また、関節部の骨折は特に注意が必要です。見た目に変形が少ない場合があるからです。関節の骨折は、ずれをしっかり戻す必要があります。足テビチの軟骨を見たことがあると思いますが、非常につるつるしています。関節はそのつるつるした軟骨が、なめらかに動くことによってうまく機能するのです。関節面がずれたままくっつくと、ごりごりして動きが悪くなったり強い痛みが残ったり、また将来的に外傷性関節症(軟骨がすり減り変形した関節)になったりする可能性があります。そうなると機能障害は一生持続したり、徐々に悪くなったりする可能性もあるのです。

初診時に撮影したレントゲンではっきりしなくて、後で見つかる場合もあります。ですから、症状が続く場合は、数日〜一週間後に再度撮影します。

また通常のレントゲン撮影で発見が困難な骨折もあります。代表的なのが、手首の親指側にある舟状骨という小さな骨です。手のひらを強くぶつけたりして起きます。この骨折のやっかいなところは、見つけにくく、くっつきにくいことです。初めに診断がつかず偽関節(骨がくっつかないこと)の状態で見つかったりすることもあります。そうなると治療が大がかりになったりします(骨盤から骨を採って移植したり…)。

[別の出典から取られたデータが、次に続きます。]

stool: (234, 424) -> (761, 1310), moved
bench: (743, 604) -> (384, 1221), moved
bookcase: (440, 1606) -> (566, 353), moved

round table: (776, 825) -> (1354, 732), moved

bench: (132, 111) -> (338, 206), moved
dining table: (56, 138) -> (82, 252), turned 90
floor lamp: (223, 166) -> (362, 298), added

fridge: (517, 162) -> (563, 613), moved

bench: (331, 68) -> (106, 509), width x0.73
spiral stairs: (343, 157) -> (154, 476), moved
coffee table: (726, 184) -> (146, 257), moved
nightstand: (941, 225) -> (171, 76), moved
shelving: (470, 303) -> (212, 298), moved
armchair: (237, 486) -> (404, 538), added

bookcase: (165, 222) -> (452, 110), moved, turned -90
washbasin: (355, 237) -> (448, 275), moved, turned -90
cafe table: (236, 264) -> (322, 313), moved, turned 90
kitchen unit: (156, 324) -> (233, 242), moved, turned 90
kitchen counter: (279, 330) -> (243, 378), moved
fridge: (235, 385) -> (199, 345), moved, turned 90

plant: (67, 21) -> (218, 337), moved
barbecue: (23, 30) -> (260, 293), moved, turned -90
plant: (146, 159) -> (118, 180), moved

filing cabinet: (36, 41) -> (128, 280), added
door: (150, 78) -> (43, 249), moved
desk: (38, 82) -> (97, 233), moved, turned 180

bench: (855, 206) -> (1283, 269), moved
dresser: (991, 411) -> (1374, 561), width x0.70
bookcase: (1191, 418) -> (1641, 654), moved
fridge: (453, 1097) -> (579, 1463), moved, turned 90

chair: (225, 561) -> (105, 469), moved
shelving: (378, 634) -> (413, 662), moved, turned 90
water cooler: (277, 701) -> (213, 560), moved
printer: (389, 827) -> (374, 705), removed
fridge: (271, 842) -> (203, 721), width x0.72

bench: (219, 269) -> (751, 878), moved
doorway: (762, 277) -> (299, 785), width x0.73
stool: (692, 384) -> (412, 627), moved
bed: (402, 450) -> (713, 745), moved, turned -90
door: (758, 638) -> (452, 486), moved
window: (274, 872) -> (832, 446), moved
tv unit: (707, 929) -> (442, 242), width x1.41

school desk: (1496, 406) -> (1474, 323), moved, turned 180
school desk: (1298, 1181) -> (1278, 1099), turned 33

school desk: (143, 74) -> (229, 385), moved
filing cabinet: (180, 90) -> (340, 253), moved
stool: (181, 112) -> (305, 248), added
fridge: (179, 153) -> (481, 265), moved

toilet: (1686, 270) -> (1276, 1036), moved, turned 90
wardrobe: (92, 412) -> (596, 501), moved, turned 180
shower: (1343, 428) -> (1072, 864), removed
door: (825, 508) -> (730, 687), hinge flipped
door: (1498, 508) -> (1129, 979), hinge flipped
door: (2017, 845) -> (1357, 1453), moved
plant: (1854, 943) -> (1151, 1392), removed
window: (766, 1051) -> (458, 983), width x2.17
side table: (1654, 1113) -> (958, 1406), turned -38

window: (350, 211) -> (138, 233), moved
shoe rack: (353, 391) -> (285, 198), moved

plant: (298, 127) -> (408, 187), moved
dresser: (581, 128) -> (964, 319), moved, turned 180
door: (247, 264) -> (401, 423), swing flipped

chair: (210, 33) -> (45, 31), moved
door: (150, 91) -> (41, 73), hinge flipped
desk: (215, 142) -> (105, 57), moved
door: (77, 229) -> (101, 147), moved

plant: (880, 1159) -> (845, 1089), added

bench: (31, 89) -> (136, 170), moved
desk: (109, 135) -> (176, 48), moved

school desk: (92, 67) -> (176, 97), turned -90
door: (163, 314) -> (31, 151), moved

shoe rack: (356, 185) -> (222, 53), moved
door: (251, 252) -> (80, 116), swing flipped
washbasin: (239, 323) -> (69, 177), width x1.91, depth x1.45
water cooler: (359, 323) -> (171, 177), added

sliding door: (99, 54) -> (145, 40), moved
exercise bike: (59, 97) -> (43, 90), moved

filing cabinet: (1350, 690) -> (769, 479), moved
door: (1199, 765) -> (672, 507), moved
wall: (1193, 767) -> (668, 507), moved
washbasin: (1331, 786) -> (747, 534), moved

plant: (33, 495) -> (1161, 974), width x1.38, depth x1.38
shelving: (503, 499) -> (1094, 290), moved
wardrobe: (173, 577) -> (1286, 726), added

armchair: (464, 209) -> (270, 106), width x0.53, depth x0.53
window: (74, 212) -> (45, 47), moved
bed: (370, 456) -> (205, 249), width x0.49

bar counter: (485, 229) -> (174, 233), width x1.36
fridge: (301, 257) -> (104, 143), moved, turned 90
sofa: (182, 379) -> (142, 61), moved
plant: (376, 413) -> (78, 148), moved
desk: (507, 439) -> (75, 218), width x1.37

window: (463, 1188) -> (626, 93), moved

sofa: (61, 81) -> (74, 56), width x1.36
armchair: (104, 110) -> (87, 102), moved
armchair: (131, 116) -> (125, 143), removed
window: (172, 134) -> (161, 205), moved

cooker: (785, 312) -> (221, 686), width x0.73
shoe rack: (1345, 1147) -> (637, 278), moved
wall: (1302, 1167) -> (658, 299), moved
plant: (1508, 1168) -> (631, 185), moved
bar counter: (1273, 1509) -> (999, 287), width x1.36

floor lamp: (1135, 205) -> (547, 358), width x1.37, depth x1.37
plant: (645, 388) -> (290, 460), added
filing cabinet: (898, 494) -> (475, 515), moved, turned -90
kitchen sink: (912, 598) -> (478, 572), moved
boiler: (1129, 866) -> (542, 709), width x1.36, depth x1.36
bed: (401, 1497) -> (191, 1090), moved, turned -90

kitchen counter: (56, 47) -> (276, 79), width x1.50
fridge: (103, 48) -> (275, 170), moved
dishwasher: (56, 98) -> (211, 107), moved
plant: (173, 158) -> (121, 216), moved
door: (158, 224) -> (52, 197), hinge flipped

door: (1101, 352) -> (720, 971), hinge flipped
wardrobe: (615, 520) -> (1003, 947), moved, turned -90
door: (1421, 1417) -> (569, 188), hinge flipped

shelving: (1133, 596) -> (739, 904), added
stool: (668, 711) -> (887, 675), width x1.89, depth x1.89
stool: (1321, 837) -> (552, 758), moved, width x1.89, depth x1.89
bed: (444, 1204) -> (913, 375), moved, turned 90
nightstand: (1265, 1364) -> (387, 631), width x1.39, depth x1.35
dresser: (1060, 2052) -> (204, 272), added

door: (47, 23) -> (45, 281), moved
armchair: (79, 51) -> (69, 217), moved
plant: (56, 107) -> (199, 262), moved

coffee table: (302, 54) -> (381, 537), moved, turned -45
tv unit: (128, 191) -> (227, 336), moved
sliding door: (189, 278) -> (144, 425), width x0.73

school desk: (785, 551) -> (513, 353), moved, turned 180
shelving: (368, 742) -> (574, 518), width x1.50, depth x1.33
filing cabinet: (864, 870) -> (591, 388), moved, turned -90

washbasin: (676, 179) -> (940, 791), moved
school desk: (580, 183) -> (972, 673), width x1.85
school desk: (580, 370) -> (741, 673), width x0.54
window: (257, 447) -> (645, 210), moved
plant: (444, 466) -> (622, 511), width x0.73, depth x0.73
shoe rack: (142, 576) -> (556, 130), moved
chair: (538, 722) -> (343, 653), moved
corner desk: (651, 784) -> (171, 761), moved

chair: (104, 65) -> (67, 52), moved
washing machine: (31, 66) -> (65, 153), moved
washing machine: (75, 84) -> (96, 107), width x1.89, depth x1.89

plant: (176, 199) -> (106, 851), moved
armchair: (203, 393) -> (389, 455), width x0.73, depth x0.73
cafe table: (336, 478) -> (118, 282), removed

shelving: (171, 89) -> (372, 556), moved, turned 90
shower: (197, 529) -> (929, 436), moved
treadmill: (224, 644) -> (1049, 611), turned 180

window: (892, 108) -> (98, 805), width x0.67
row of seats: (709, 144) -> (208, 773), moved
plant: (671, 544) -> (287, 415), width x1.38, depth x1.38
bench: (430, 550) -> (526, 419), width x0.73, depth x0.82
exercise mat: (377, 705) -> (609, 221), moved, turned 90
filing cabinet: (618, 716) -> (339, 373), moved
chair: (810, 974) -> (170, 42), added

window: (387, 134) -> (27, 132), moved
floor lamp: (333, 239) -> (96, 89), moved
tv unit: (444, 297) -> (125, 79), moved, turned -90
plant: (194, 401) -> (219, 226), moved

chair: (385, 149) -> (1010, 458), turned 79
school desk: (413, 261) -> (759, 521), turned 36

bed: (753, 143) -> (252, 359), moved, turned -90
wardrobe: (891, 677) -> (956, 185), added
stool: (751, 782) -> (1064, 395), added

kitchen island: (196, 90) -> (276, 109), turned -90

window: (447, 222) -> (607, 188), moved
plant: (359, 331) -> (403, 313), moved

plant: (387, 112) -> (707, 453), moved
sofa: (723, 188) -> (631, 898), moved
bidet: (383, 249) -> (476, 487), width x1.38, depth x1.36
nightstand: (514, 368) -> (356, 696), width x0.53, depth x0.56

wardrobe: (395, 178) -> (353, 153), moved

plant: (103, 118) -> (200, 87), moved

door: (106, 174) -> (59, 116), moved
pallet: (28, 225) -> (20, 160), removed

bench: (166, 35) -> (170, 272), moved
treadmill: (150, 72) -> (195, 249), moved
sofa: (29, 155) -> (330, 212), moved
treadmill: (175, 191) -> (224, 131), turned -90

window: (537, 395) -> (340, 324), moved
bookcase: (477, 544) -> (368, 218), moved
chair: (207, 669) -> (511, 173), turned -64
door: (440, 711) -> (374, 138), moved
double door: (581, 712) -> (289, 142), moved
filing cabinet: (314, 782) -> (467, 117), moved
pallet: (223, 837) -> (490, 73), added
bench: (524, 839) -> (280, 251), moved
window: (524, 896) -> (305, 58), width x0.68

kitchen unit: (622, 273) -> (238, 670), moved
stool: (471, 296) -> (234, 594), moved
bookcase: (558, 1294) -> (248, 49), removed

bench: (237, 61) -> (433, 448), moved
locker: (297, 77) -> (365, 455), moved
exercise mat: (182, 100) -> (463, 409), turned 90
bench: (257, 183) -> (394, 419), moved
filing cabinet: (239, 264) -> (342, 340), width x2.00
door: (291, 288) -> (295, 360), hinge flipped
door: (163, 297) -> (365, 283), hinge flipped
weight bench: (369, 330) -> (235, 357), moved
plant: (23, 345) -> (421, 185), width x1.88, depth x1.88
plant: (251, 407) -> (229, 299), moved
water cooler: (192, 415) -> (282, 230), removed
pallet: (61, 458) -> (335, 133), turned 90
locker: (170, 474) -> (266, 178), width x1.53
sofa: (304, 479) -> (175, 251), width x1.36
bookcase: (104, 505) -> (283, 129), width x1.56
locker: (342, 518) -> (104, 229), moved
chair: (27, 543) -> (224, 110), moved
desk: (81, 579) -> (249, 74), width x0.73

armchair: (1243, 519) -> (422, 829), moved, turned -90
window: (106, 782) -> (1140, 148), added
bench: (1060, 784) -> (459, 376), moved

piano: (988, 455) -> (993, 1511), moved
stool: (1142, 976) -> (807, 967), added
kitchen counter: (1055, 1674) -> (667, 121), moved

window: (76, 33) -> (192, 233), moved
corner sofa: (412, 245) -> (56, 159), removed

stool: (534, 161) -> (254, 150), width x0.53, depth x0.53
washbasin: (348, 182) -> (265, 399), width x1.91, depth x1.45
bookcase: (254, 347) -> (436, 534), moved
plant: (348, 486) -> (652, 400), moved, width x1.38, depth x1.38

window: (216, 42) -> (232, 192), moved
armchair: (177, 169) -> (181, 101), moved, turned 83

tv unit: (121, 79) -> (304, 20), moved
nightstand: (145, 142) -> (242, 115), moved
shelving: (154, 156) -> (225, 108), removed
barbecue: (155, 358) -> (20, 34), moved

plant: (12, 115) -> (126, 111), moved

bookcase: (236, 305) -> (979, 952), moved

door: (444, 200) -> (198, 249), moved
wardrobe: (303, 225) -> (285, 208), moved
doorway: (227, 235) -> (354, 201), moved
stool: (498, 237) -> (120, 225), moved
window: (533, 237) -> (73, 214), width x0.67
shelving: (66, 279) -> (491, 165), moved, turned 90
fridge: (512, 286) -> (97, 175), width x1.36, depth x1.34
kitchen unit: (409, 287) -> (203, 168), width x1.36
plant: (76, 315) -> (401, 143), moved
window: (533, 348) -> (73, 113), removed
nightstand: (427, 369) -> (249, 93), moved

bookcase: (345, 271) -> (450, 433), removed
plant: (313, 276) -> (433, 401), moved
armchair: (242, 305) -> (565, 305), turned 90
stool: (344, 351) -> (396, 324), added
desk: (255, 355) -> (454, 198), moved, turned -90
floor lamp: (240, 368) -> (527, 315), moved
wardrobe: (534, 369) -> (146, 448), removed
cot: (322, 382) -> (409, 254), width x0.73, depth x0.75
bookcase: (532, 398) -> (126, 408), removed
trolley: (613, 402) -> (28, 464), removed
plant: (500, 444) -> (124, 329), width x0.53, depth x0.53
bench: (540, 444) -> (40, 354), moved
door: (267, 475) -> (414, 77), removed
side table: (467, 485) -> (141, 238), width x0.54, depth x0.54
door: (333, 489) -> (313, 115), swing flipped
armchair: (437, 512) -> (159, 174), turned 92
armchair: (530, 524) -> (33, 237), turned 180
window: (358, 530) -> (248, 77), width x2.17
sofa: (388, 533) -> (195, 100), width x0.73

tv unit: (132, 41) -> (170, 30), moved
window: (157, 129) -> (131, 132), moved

そのほか、手のひらの小指よりのところに有鉤骨というのがあり、その名のとおり手のひら側に向かって骨の一部がにょきっと鉤状に出っ張っています。手を強くついたり バットやゴルフクラブ、テニスラケットのグリップの際に強い衝撃が加わったりした後、痛みが続くときはこの部分の骨折の可能性があります。レントゲンでは見つけにくいためCT検査が必要です。この骨折は放置すると指を曲げる腱が切れることがあるので要注意です。

このように、遅れれば遅れるほど治療が困難になったり、また特殊なけがもあったりするので、小さいけがだからたいしたことないさーとは考えずに、早めの整形外科受診をお勧めします。